Now that both chambers of the U.S. Congress have passed their respective healthcare bills, the question was how they would proceed to reconcile the two versions. Earlier this week, we got our answer: There would not be a formal conference committee, but rather, the chambers would resort to "ping-pong" sending the bills back and forth between the chambers until both have passed an idential version. The reasoning behind their move is quite transparent. According to Politico:

On the Senate side, it avoids three separate votes that would require 60 members to cut off debate. On the House side, it avoids amendments, denies Republicans a vote to effectively block the bill and avoids earmark transparency and 72-hour layover rules, according to a memo put out by Rep. David Dreier, the Ranking Republican on the House Rules Committee.

What is not transparent, is the actual process. Negotiations are now being held behind closed door, against all the promises made by President Obama and Congressional Democrats that taxpayers would be privy to the negotiations. 

C-SPAN has taken issue with the secrecy, and has requested that their cameras be granted access to all important negotiations. CFA and ATR have also sent a letter to Congress urging leadership to allow C-SPAN to broadcast  these important deliberations into America’s living rooms. After all, this was supposed to be the "most honest, most open, and most ethical Congress," according to Nancy Pelosi.  A petition drive is also underway.

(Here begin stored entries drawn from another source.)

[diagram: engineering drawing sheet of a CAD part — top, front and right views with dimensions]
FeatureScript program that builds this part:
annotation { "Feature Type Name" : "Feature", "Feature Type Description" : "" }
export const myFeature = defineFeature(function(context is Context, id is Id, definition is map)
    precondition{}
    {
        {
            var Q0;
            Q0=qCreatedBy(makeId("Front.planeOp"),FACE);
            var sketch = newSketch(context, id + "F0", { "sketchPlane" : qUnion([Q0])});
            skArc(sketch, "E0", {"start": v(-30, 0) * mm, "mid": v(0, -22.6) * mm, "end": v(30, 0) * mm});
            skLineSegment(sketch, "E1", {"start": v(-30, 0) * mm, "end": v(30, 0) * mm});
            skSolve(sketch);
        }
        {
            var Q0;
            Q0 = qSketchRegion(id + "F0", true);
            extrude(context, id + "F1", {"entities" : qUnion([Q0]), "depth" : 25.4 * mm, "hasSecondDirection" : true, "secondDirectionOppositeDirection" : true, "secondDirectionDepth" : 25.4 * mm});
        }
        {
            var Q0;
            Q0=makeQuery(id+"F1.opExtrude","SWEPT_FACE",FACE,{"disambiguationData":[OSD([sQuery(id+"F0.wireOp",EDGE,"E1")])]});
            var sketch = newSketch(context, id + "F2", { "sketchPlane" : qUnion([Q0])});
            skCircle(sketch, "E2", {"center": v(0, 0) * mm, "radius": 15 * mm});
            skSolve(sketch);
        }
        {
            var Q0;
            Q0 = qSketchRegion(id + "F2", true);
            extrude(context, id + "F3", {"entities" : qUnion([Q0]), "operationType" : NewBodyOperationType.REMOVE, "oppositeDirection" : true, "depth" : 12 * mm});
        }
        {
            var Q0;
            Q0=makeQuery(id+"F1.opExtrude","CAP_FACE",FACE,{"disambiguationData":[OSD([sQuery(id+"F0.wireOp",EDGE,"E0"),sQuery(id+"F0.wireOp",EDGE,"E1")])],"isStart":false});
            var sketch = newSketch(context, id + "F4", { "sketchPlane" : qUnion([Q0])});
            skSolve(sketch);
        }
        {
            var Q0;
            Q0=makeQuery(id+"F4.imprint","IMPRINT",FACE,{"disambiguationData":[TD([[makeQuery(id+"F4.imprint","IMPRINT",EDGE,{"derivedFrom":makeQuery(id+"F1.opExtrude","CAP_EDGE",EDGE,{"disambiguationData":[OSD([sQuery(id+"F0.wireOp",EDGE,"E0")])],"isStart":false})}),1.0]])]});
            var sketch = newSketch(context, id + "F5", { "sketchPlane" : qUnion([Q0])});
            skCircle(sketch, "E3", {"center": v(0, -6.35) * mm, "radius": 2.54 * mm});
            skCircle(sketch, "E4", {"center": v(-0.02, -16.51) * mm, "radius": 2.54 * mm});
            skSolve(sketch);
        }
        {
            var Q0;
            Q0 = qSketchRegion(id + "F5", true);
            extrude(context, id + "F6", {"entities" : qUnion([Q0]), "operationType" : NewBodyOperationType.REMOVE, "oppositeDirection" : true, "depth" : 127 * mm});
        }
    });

However, the same Nancy Pelosi who so solenmly proclaimed this new open Congress is now laughing at the request that TV cameras be allowed into the negotiation rooms, claiming that there has never been a more open process.

House GOP Leader John Boehner is right when he says:

”Let’s be clear: skipping a real, open Conference would shut out the American people and break one of President Obama’s signature campaign promises.  It would be a disgrace – to the Democratic Leaders if they do it, and to the President who broke his word.  That’s no laughing matter.”